I sometimes joke, but truly believe, that parents undergo a Nine Year Change as well. I think we must. It is impossible to be present with these rapidly metamorphosing beings, to watch them push their way to the surface, to fight frost and sun, to blossom and wilt, and bear fruit without undergoing a transformation ourselves. We must provide the healthy soil. But, what we sometimes forget is that composting is a combustive, smelly process. We have to let many of our old traditions lie fallow – our child may no longer want that goodbye kiss in the morning. We have to churn our notions of protection and nurturing back into the soil – our kids no longer need us to hold their hands crossing the street, they need us to remind them to stop and watch for traffic. We have to prune away the deadwood of our parenting – we cannot mend their squabbles for them anymore, we can only give them the tools to relate to others themselves. And we have to constantly amend the soil, finding our own strengths and reevaluating our own independence.
By a fluke of scheduling, none of the other chaperones on the Full Belly Farm Trip were parents with whom I have spent a lot of time. By default, as parents we tend to socialize most with the families of our children’s close friends – at least in the early years. Now, as anyone who has read this blog should know, I am not by nature an extrovert. Getting to know new people is not inherently joyful to me; it is exhausting. But I learned something in that spring grass, around the “kitchen” set up beneath the walnut trees and in our rambles about the farm. Regardless of our backgrounds, career trajectories, marital status, or lifestyle, many of us were on the same journey. Perhaps it is age-related – maybe adults undergo some sort of sea-change in the years surrounding the dreaded 4-0. Or perhaps it relates to the ages of our children, the glimpsed possibility that, as our children come into themselves, we will not forever be known as “so-and-so’s Mommy or Daddy.” Whatever the reason, there seemed to be a common thread to our conversations, one of self-challenge and discovery, yet still tied into the underlying fears of parenting – how do I do this? Am I doing it right?

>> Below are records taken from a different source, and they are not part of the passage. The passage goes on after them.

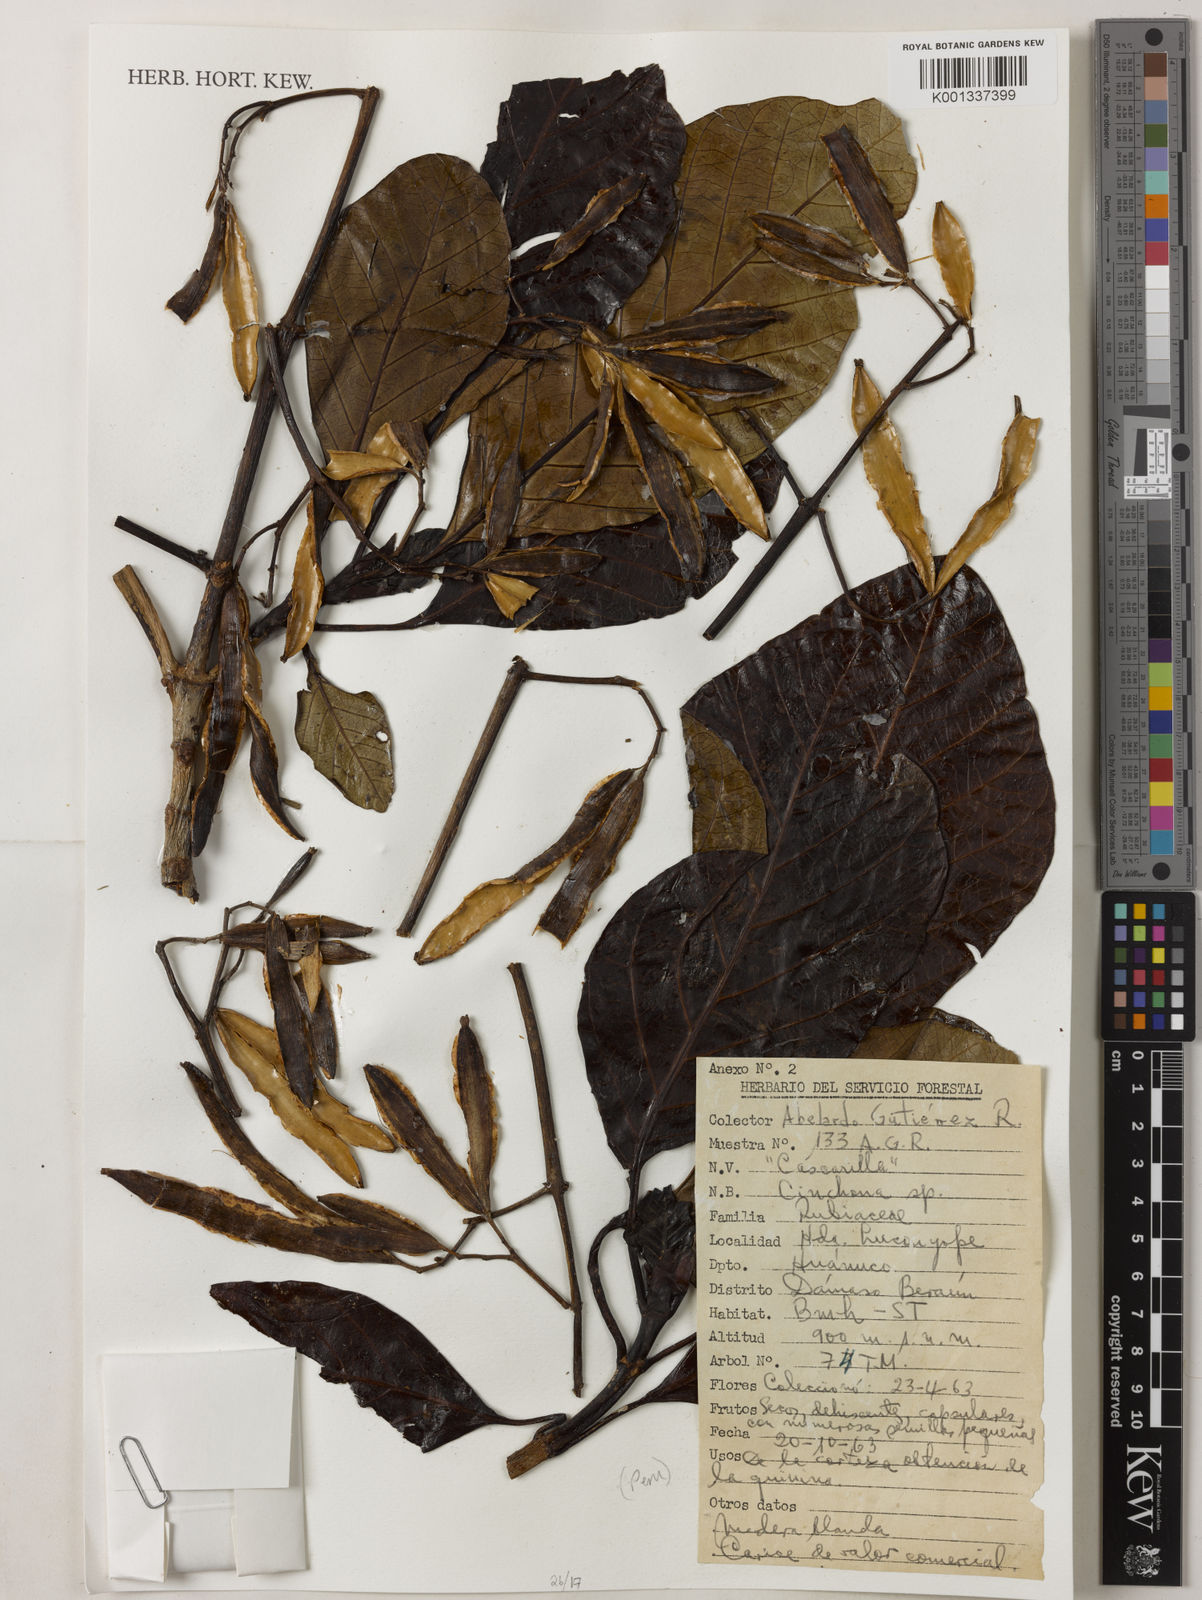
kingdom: Plantae
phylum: Tracheophyta
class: Magnoliopsida
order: Gentianales
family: Rubiaceae
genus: Cinchona
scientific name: Cinchona
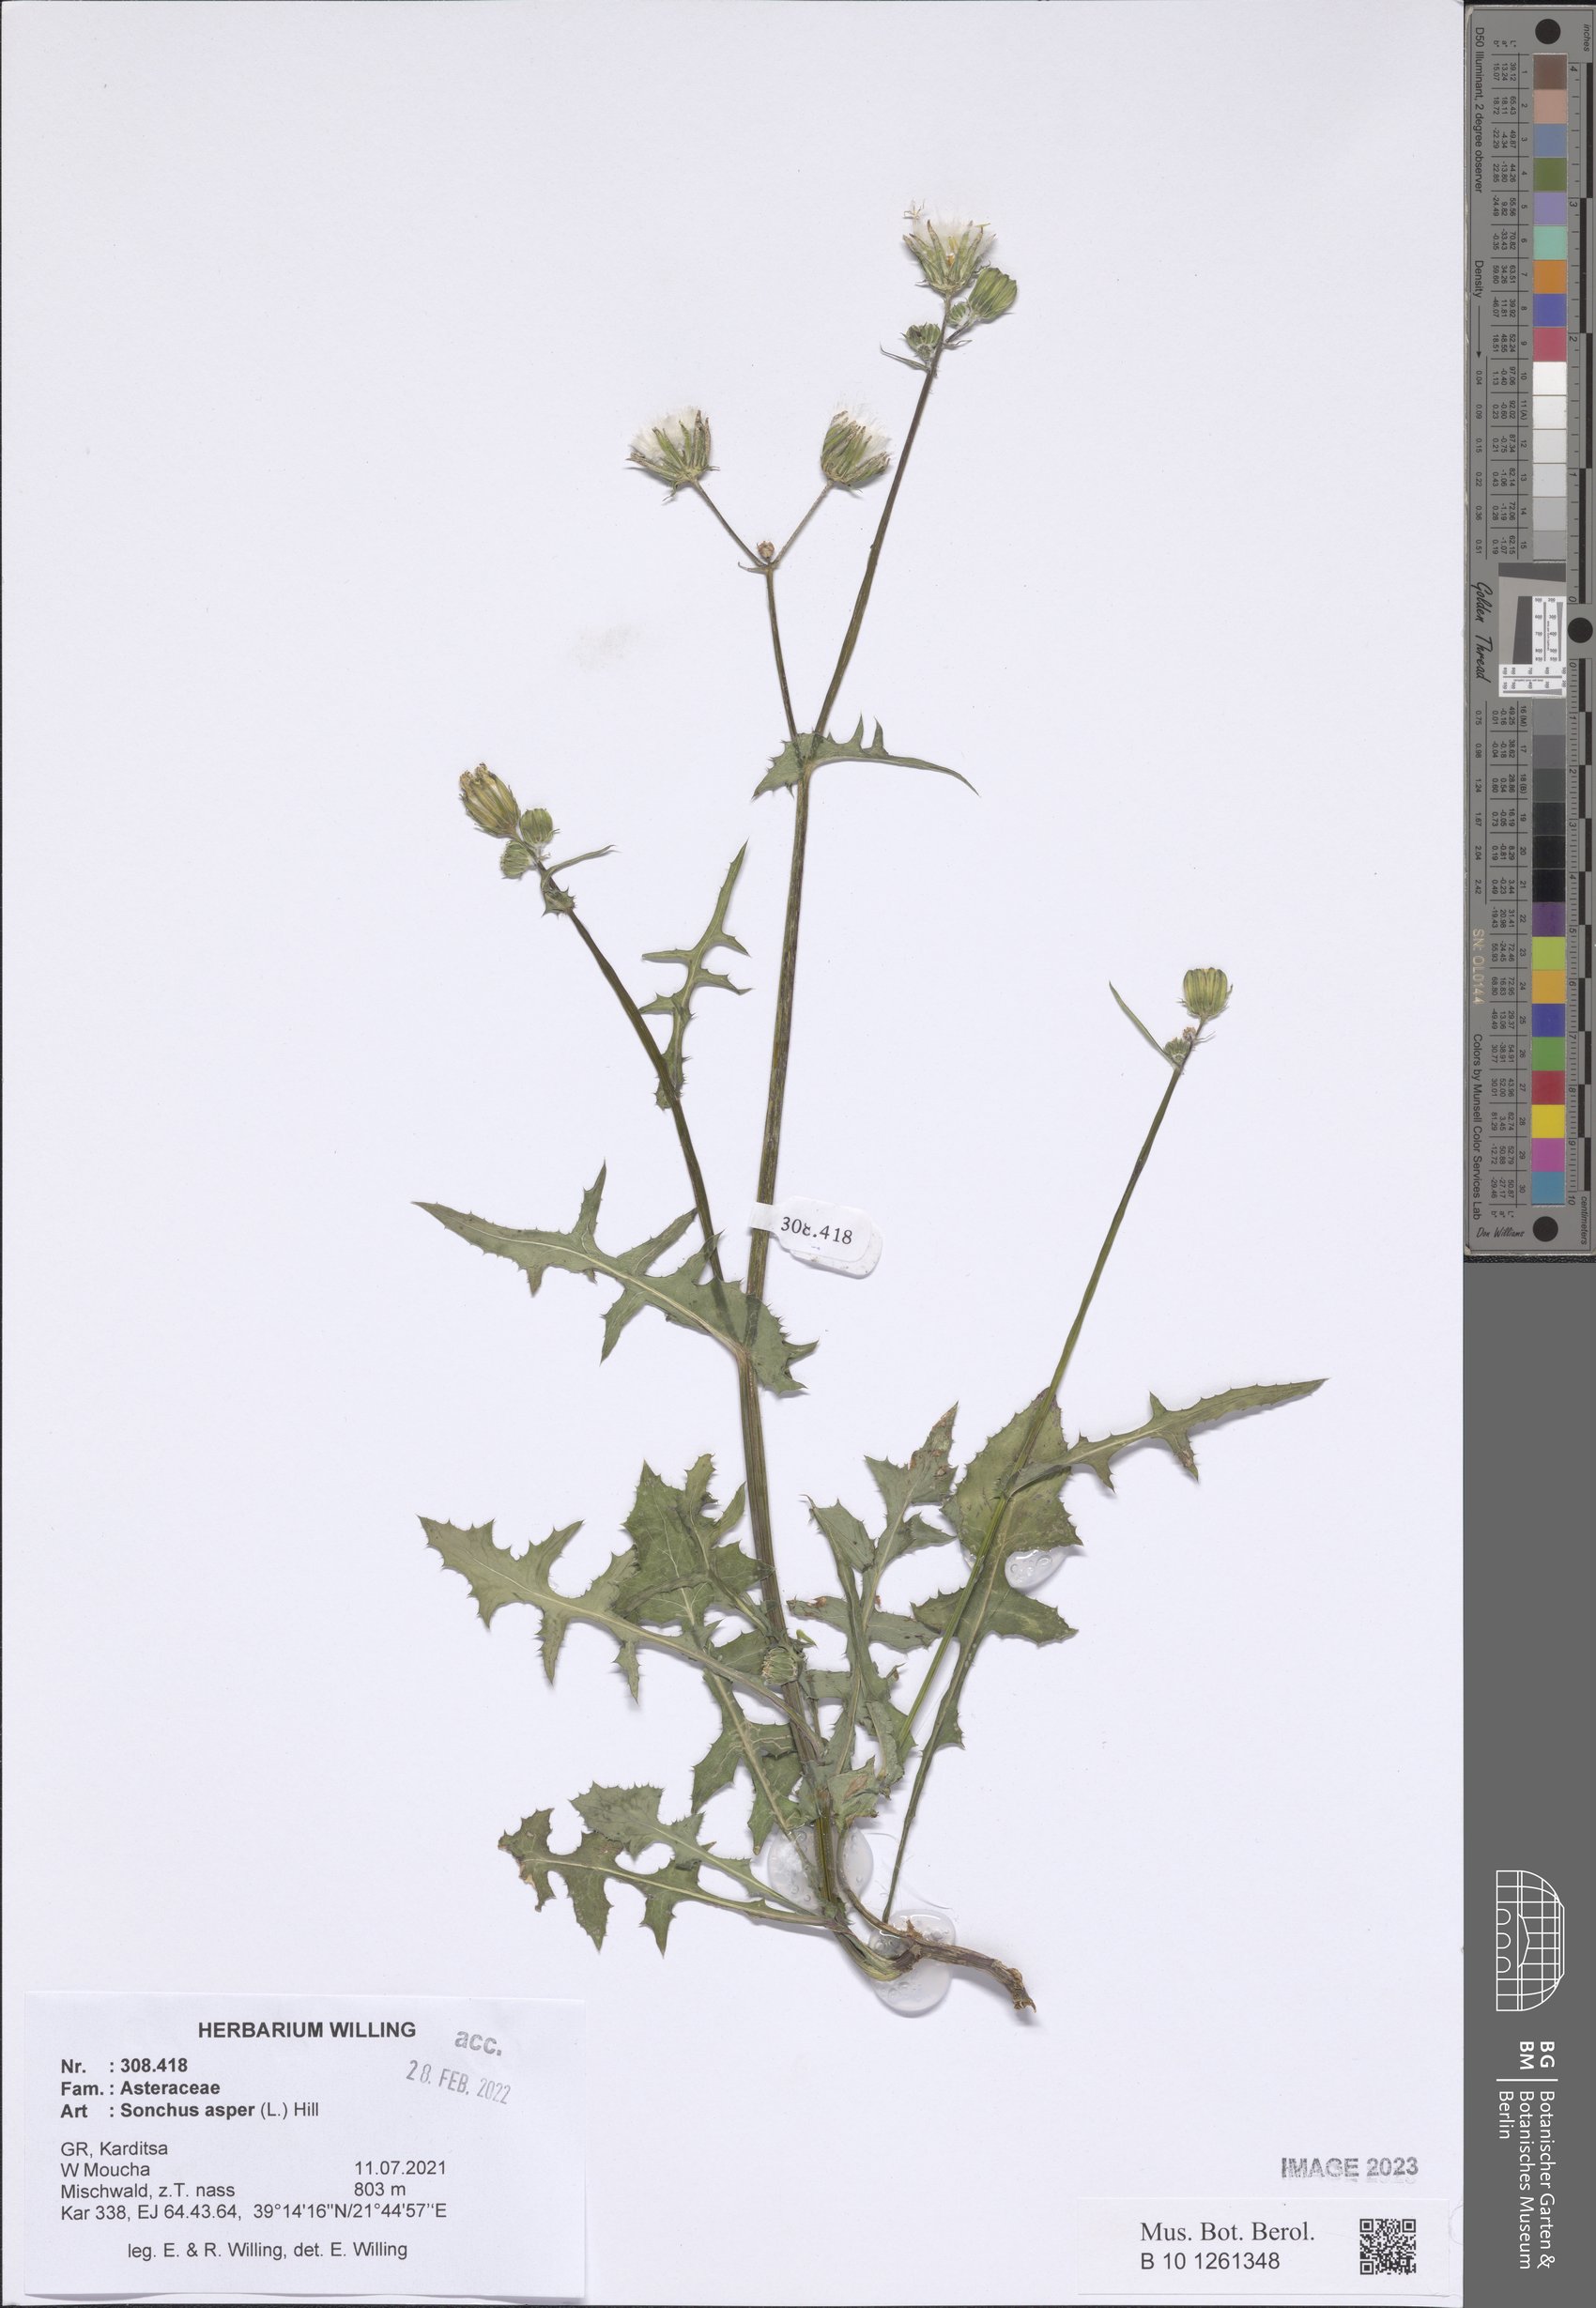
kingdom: Plantae
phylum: Tracheophyta
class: Magnoliopsida
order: Asterales
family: Asteraceae
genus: Sonchus
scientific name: Sonchus asper
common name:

Farming relies upon an intricate web of factors: skill, knowledge, discipline, work, and luck. For every factor that the farmer can control -- soil amendments, crop rotation, time of planting – there are factors that are beyond control – weather, disease, market preferences. Farmers know inherently something that is often forgotten by those of us tethered to our sidewalks and municipal plumbing: much of life is outside our control. But, the most important thing we can provide is good soil.